Start of Text excerpt

Federico Navarro

Personal information
- Full name: Federico Darío Navarro
- Date of birth: 9 March 2000 (age 26)
- Place of birth: Frontera, Argentina
- Height: 5 ft 8 in (1.72 m)
- Position: Defensive midfielder

Team information
- Current team: Rosario Central
- Number: 31

Youth career
- Deportivo Sebastian
- 2013–2018: Talleres

Senior career*
- Years: Team / Apps / (Gls)
- 2018–2021: Talleres / 43 / (0)
- 2021–2024: Chicago Fire / 74 / (3)
- 2024: Chicago Fire II / 1 / (0)
- 2025–: Rosario Central / 39 / (0)

International career
- 2018: Argentina U19

= Federico Navarro =

Argentine association football player

Federico Darío Navarro (born 9 March 2000) is an Argentine professional footballer who plays as a defensive midfielder for Rosario Central in the Argentine Primera División.

==Club career==
===Talleres===
Navarro was born in Frontera began his career with local side Deportivo Sebastian before joining the academy at Talleres in 2013. He went through the ranks at the club and in 2018 was promoted to the reserves. Prior to the 2018–19 season, Navarro was promoted to the first team by coach Juan Pablo Vojvoda. He made his professional debut for the club on 9 February 2019 in their 0–0 draw against Atlético Tucumán.

End of Text excerpt
Start of Supplied information

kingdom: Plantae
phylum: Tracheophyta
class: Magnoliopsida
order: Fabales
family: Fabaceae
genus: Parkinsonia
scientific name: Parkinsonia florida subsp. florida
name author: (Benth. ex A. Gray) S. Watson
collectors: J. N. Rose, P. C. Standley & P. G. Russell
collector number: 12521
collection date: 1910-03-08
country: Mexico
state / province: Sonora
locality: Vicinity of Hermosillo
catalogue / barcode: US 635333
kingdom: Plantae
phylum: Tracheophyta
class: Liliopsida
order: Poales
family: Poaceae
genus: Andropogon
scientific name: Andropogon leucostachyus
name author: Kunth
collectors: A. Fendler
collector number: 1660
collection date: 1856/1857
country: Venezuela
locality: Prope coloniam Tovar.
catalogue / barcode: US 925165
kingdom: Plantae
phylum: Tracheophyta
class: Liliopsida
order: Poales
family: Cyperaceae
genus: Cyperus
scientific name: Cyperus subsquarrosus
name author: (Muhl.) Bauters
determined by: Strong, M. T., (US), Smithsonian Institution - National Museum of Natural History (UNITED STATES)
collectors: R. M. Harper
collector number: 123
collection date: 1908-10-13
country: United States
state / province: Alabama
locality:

End of Supplied information

• _Exercise instructions_
a – List every team named under "Senior career" in the Federico Navarro profile above.
b – Please translate this sentence from the Federico Navarro profile into Spanish: "He made his professional debut for the club on 9 February 2019 in their 0–0 draw against Atlético Tucumán."

• _Exercise solutions_
a –
Talleres
Chicago Fire
Chicago Fire II
Rosario Central

b – Hizo su debut profesional con el club el 9 de febrero de 2019 en el empate 0–0 ante Atlético Tucumán.